MODIFICATION OF AGREEMENT

  • Any amendment or modification of this Agreement or additional obligation assumed by either Party in connection with this Agreement will only be binding if evidenced in writing signed by each Party or an authorized representative of each Party.

 

TIME OF THE ESSENCE

  • Time is of the essence in this Agreement. No extension or variation of this Agreement will operate as a waiver of this provision.

 

ASSIGNMENT

  • Owl Accounting Services will not voluntarily, or by operation of law, assign or otherwise transfer its obligations under this Agreement without the prior written consent of the Client.

 

ENTIRE AGREEMENT

  • It is agreed that there is no representation, warranty, collateral agreement or condition affecting this Agreement except as expressly provided in this Agreement.

 

ENUREMENT

  • This Agreement will enure to the benefit of and be binding on the Parties and their respective heirs, executors, administrators and permitted successors and assigns.

 

TITLES/HEADINGS

  • Headings are inserted for the convenience of the Parties only and are not to be considered when interpreting this Agreement.

 

GENDER

  • Words in the singular mean and include the plural and vice versa.

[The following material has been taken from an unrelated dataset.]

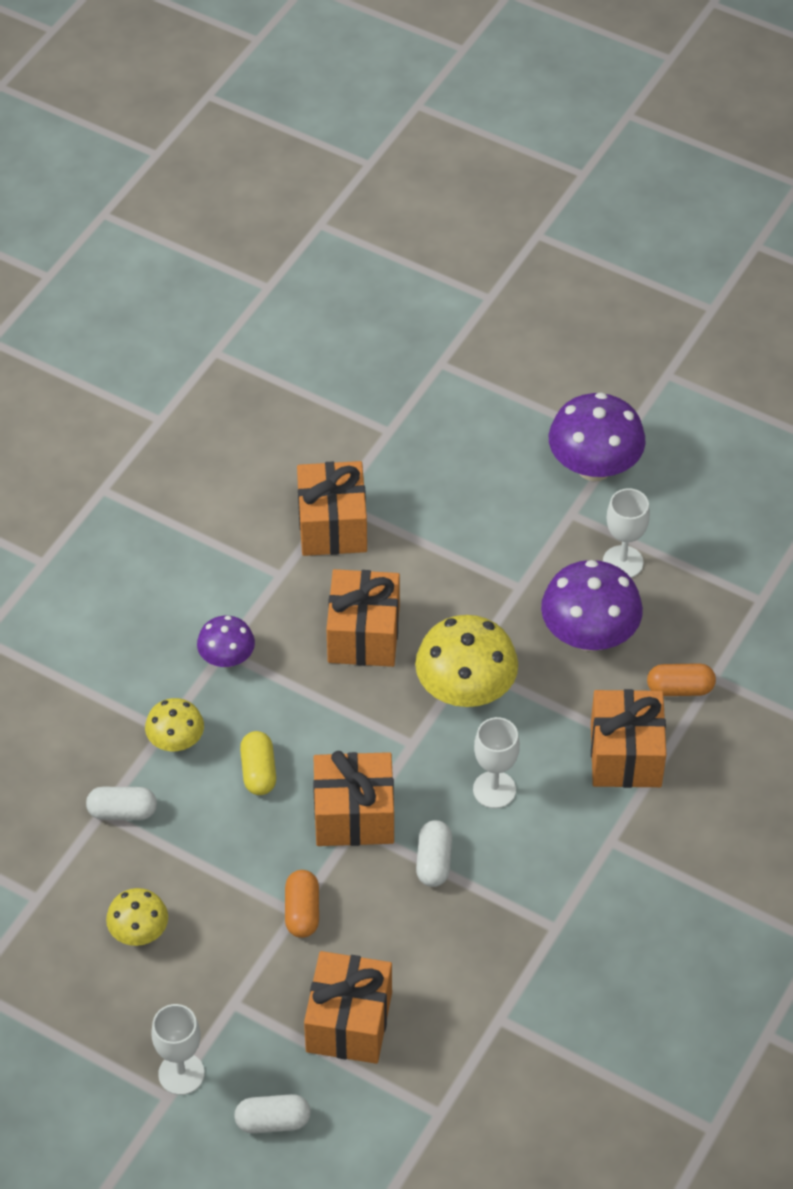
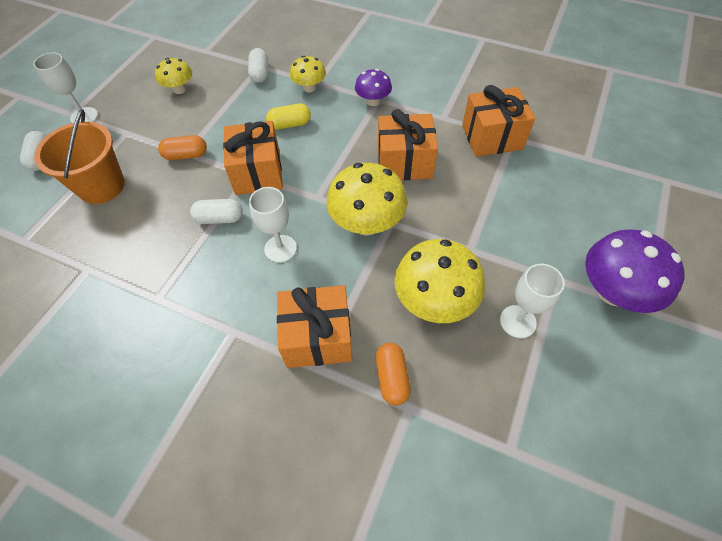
camera: 85 degrees right, 5 degrees up
orange gift [304,951,392,1064] -> orange bucket [34,109,125,204]
purple mushroom [541,560,643,651] -> yellow mushroom [394,239,485,323]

Words in the masculine mean and include the feminine and vice versa.

 

GOVERNING LAW

  • This Agreement will be governed by and construed in accordance with the laws of the State of Iowa.

 

SEVERABILITY

  • In the event that any of the provisions of this Agreement are held to be invalid or unenforceable in whole or in part, all other provisions will nevertheless continue to be valid and enforceable with the invalid or unenforceable parts severed from the remainder of this Agreement.

 

WAIVER

  • The waiver by either Party of a breach, default, delay or omission of any of the provisions of this Agreement by the other Party will not be construed as a waiver of any subsequent breach of the same or other provisions.

By using Owl Accounting Services' Services, you hereby agree to the above Terms Of Service Agreement.  If you have any questions or concerns, please notify us immediately.